En Finisterre empieza el fin del mundo.
Donde se acaba el mundo, empieza el cine.
En el punto más alto de Finisterre hay un proyector.
Un proyector es como un faro.
El proyector en el punto más alto de Finisterre proyecta imágenes que nadie verá.
Más allá de Finisterre, como en un cine, habrá silencio. En el mundo había ruido.
Más allá de Finisterre, como en un cine, habrá inmovilidad. En el mundo había movimiento.
Más allá de Finisterre, como en un cine, habrá oscuridad. En el mundo había luz.
Las imágenes nacidas del proyector de Finisterre se alzarán y deambularán como fantasmas.
El proyector de Finisterre proyectará sin cesar, para nadie y para nada.

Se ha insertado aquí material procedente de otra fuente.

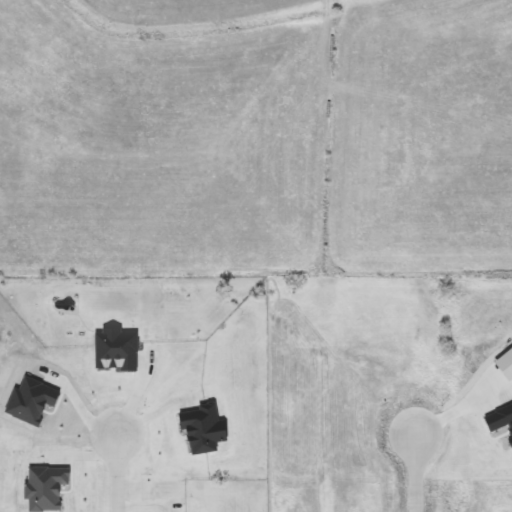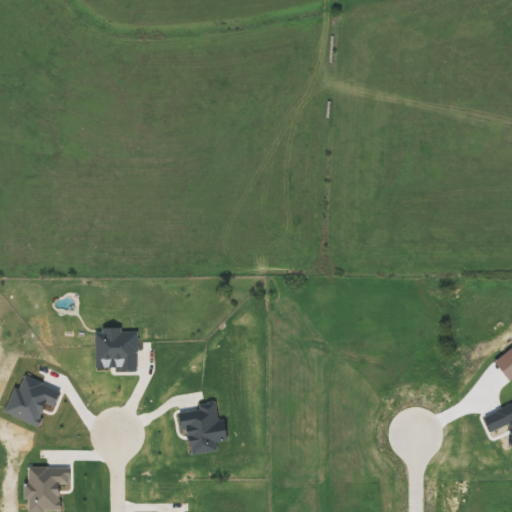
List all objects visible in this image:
road: (416, 470)
road: (116, 472)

Más allá de Finisterre no hay posteridad.
El cine no será un oficio ni una industria.
No habrá veneno ni remedio, soledad ni comunión.

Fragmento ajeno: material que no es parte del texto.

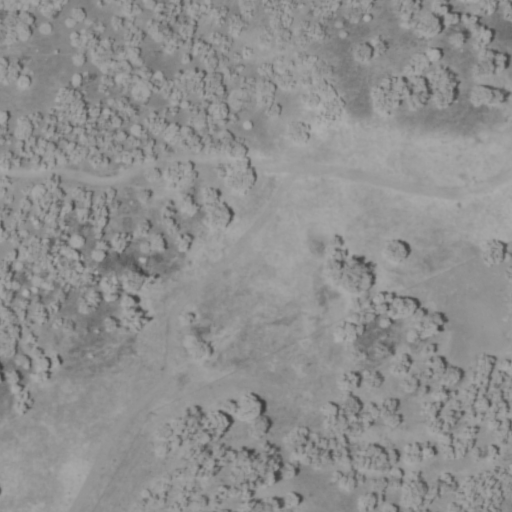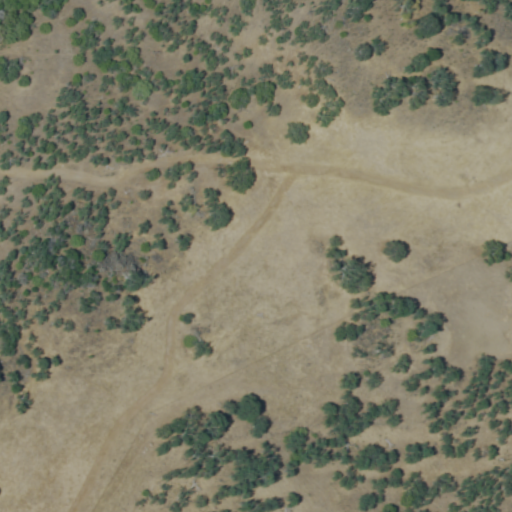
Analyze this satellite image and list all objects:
road: (153, 165)
road: (235, 250)
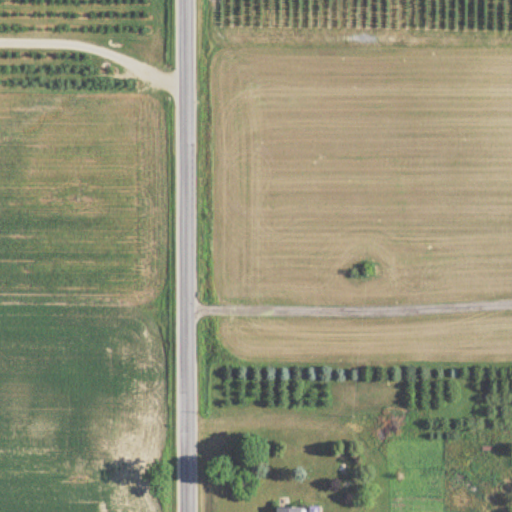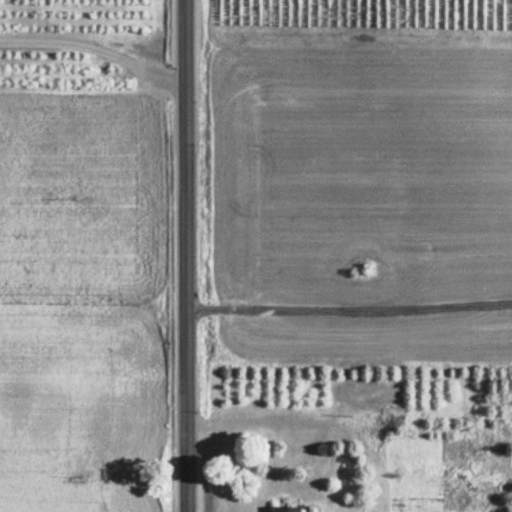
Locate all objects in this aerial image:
road: (95, 49)
road: (185, 255)
road: (348, 306)
building: (284, 510)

El cine será un proyector en Finisterre, por los siglos de los siglos,
con su corte de espectros barridos por el viento y por el mar.
Ya no habrá quien diga, como Ernesto, el niño escrito por Duras,
que no quiere ir a la escuela porque en la escuela “me enseñan cosas que no sé”.

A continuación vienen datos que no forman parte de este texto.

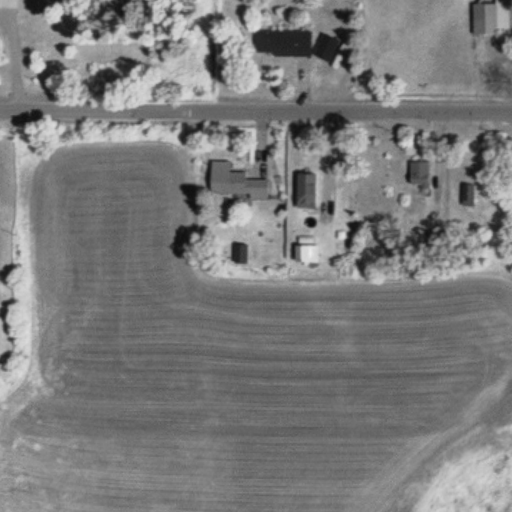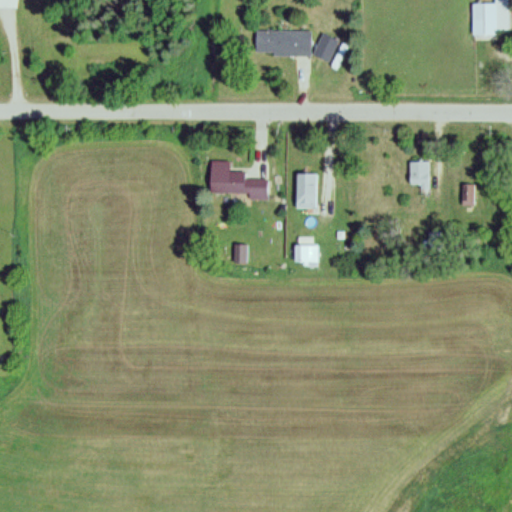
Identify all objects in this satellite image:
building: (489, 18)
building: (281, 43)
road: (111, 110)
road: (367, 112)
building: (418, 175)
building: (232, 182)
building: (305, 192)
building: (467, 196)
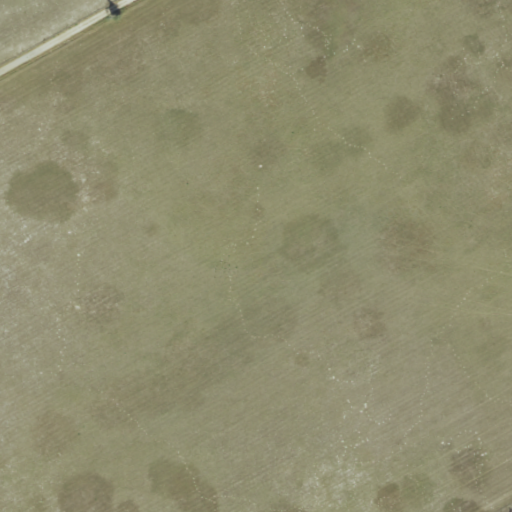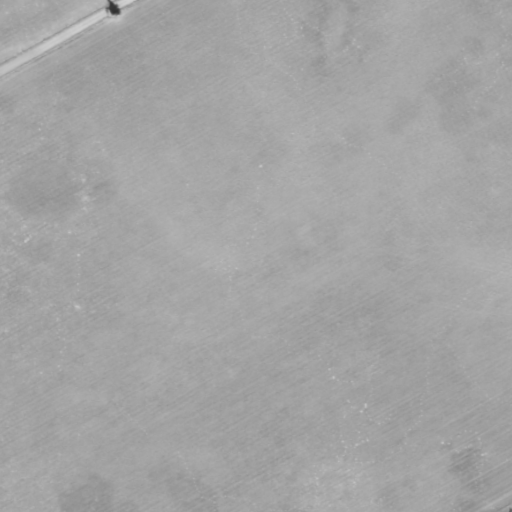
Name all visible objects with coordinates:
road: (68, 38)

Ya no habrá quien sepa, como Ernesto, que una mariposa clavada en un papel,
enmarcada sobre una pared,
no es una mariposa ni es un cuadro. Es un crimen.
Al revés de la escuela, el cine nos enseñó todo lo que ya sabíamos,
pero no sabíamos decir.
El cine dijo: “Es un crimen”.
El cine dijo: “Podría ser amor”.
¿Dónde podía llegar después, sino a Finisterre?
Lo propio del cine es demoler.
Del proyector de Finisterre salen bocas y pájaros, zapatos y barcos,
cartas y vestidos, árboles y corderos, burritos y guantes,
tumbas, lágrimas y celebraciones.
Hay que cerrar los ojos para ver.
Para enhebrar los restos de una demolición.